Toutefois, le marché m’intéressait moins en lui-même que par les scènes populaires dont il devenait l’occasion, et les saltimbanques dont il était le rendez-vous. D’un côté tournait un carrousel à bascule, où les petits Maures faisaient la culbute avec des éclats de rire perçans ; plus loin, deux bâtonniers, noirs et nus, se donnaient de grands coups de bâton sans se toucher, et en faisant des contorsions épouvantables. Ailleurs, c’étaient des lutteurs du Riff, qui me rappelaient ceux d’Interlacken, autant que la Barbarie peut rappeler la Suisse. Mais le spectacle le plus original et le plus vraiment africain était celui d’un sectateur de Sidi Ben-Aïsa, dont le corps était tout chamarré de serpens, et qui dansait tantôt sur un pied, tantôt sur l’autre, au son de la musette et du tambourin. Il chantait, pour s’animer, une cantilène sauvage et monotone, qui ressemblait au grognement prolongé d’une bête féroce. Le danseur d’ailleurs n’avait pas mal l’air de ce qu’annonçait son cri ; l’homme et la voix étaient en harmonie. Il portait au cou un énorme serpent, et le formidable collier se repliait sur lui-même et lançait à la foule des sifflemens aigus. Le Psyle caressait son reptile avec amour, le baisait, le mettait dans sa bouche ; et, pour une once que je lui jetai, il se mit à le dépecer avec les dents, en passant, en une seconde, de la tendresse à la férocité. Son œil était rouge, et le sang découlant de ses lèvres, il les essuyait avec les autres serpens, victimes dévouées à la même fin.

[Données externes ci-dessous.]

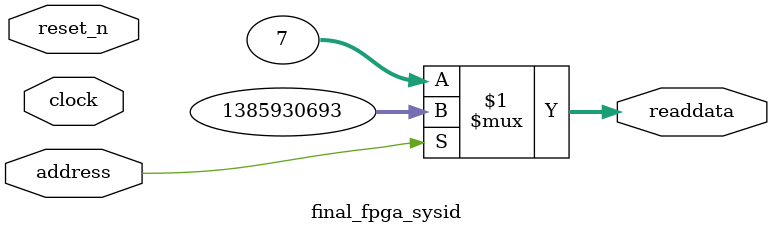
<source format=v>

`timescale 1ns / 1ps
// synthesis translate_on

// turn off superfluous verilog processor warnings 
// altera message_level Level1 
// altera message_off 10034 10035 10036 10037 10230 10240 10030 

module final_fpga_sysid (
               // inputs:
                address,
                clock,
                reset_n,

               // outputs:
                readdata
             )
;

  output  [ 31: 0] readdata;
  input            address;
  input            clock;
  input            reset_n;

  wire    [ 31: 0] readdata;
  //control_slave, which is an e_avalon_slave
  assign readdata = address ? 1385930693 : 7;

endmodule




</source>
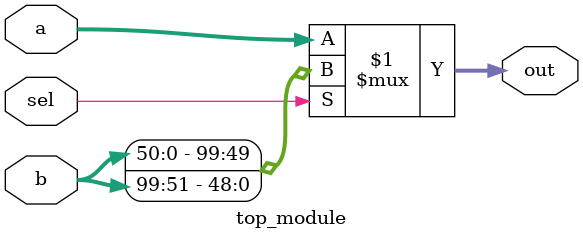
<source format=v>
module top_module (
	input [99:0] a,
	input [99:0] b,
	input sel,
	output [99:0] out
);

	assign out = sel ? {b[50:0], b[99:51]} : a; // Change: swapped the halves of b and made an off by one change

endmodule

</source>
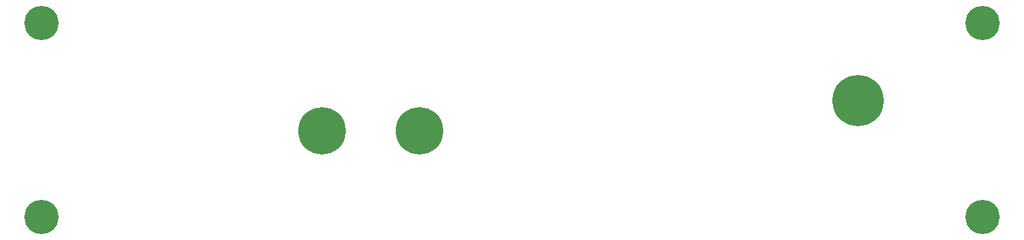
<source format=gbr>
G04 EAGLE Gerber RS-274X export*
G75*
%MOMM*%
%FSLAX34Y34*%
%LPD*%
%INSoldermask Bottom*%
%IPPOS*%
%AMOC8*
5,1,8,0,0,1.08239X$1,22.5*%
G01*
%ADD10C,6.101600*%
%ADD11C,6.601600*%
%ADD12C,4.417600*%


D10*
X419764Y167800D03*
X544764Y167800D03*
D11*
X1108800Y207000D03*
D12*
X59210Y306600D03*
X59210Y56700D03*
X1269210Y56700D03*
X1269210Y306600D03*
M02*

</source>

Parmi les spectateurs se trouvait une folle absolument nue qui erre ainsi dans les rues de Tanger, depuis je ne sais combien d’années. Elle paraît, du reste, d’humeur fort douce, plutôt mélancolique que furieuse ; n’était sa nudité, on la prendrait pour une promeneuse ordinaire. Le soleil a donné à sa peau une couleur brique foncée, et cette masse de chair ambulante était hideuse à voir. J’ai oublié de demander si on la tient aussi pour une sainte. Les Moresques et les Juives passaient près d’elle sans être le moins du monde décontenancées, même en présence des hommes. Il est vrai qu’une pareille nudité est plus propre à étouffer qu’à inspirer les pensées équivoques. Je remarquai que le beau sexe était presque aussi nombreux au marché que l’autre. C’est que les femmes ne sont point à l’index du Sauk comme des boutiques ; on ne les juge pas indignes de vendre en plein air, et elles paraissent s’en acquitter tout aussi bien que leurs maris.